Control -  Loops Practice


Part A

Create a project (named in the usual way)  and in it a class with a main. 

Create a new class Meal representing a restaurant meal and give it instance variables for the name, the price, whether or not a drink is included, and an int for how spicy it is.

The toString should look something like

Salad (with drink) $4.99
or
Hamburger $7.99
or
Pork Vindaloo ***** (with drink) $13.77
or
Spicy Chicken Fingers ** $9.63
showing whether a drink is included, and with a number of stars for how spicy it is

Also give Meal a method totalPrice which prints the price, a 15% tip, and the total.

In the main, make sure this much works.


Part B

We will be using the Scanner class to read from the user. At the top of your main class, after the package statement, paste

import java.util.Scanner;
As the first line inside your main method, paste
Scanner scan = new Scanner(System.in);
In order to read from the user, we use the Scanner like this:
int x = scan.nextInt(); // read an int
double d = scan.nextDouble(); // read a double
String s = scan.next(); // read a String
Ask the user to enter the information for meals or "QUIT" for the name of the meal if they want to stop. Don't accept negative prices or spiciness values (make them keep trying until they give good numbers). Then print the meal they entered, and show the total price. Don't get the rest of the info or print if they said they want to quit.
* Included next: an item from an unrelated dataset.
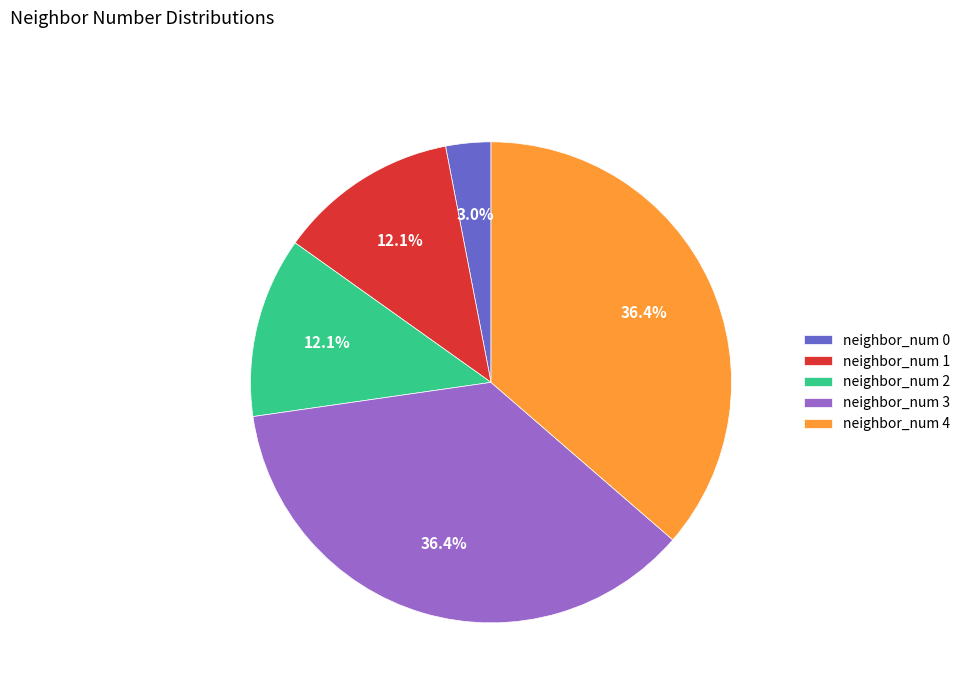

Between neighbor_num 0 and neighbor_num 3, which is larger?

neighbor_num 3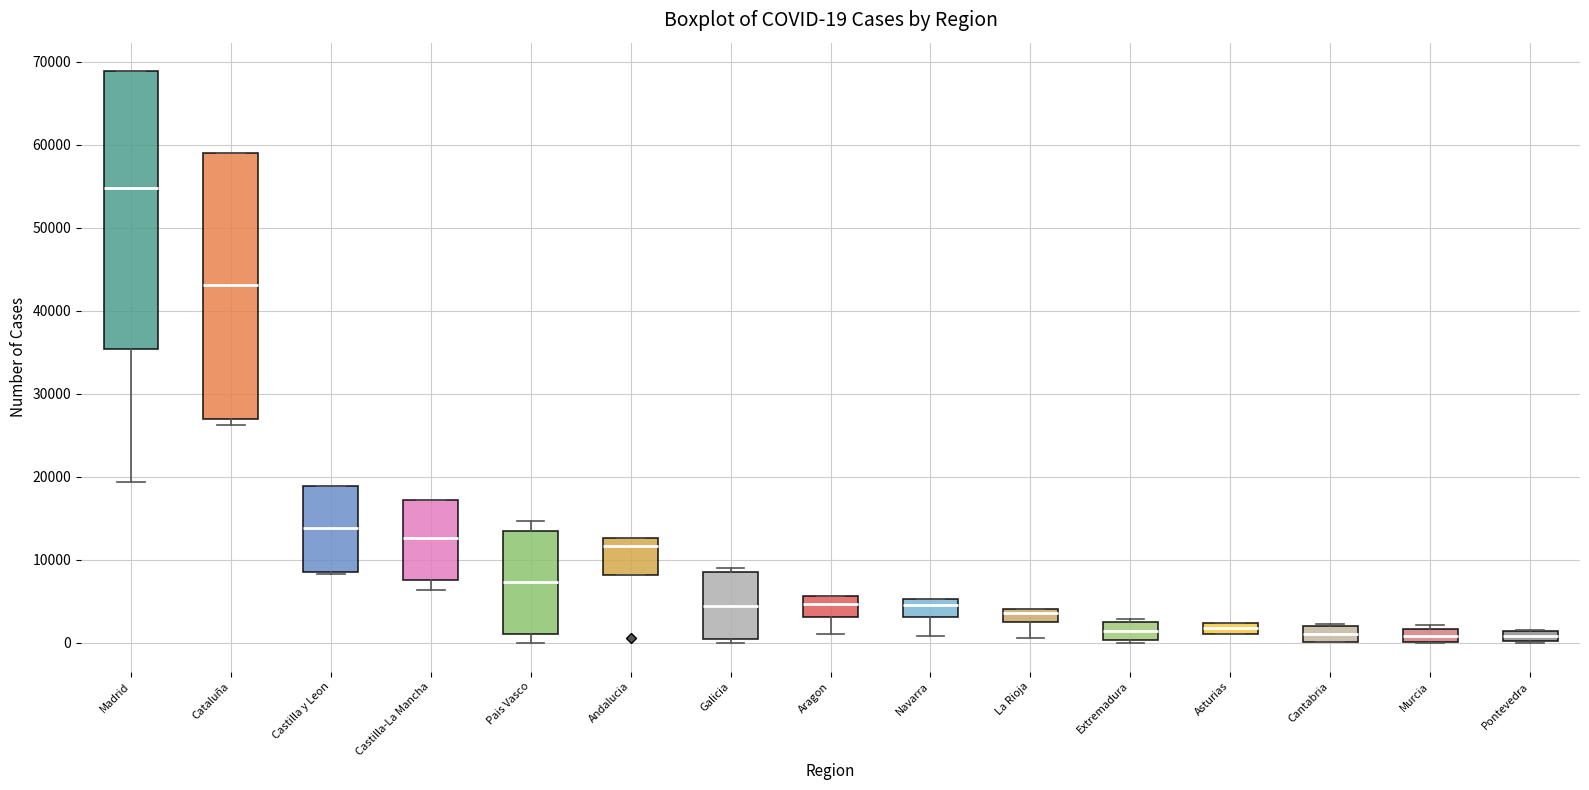

Which box is the tallest, from its lower edge to its upper edge?

Madrid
After the loop print both the most expensive meal and the spiciest meal you saw (it is okay if these turn out to be the same meal.) (NOT just the price or the spiciness, but the whole meal)

hint: your life will be easier if you re-create the meal each time through the loop using new, and use a separate string for the name/"QUIT" value, then copy into the meal's name (if it isn't "QUIT") instead of just reading directly into the name of the meal itself. You can have as many temporary variables inside methods as makes your life easier.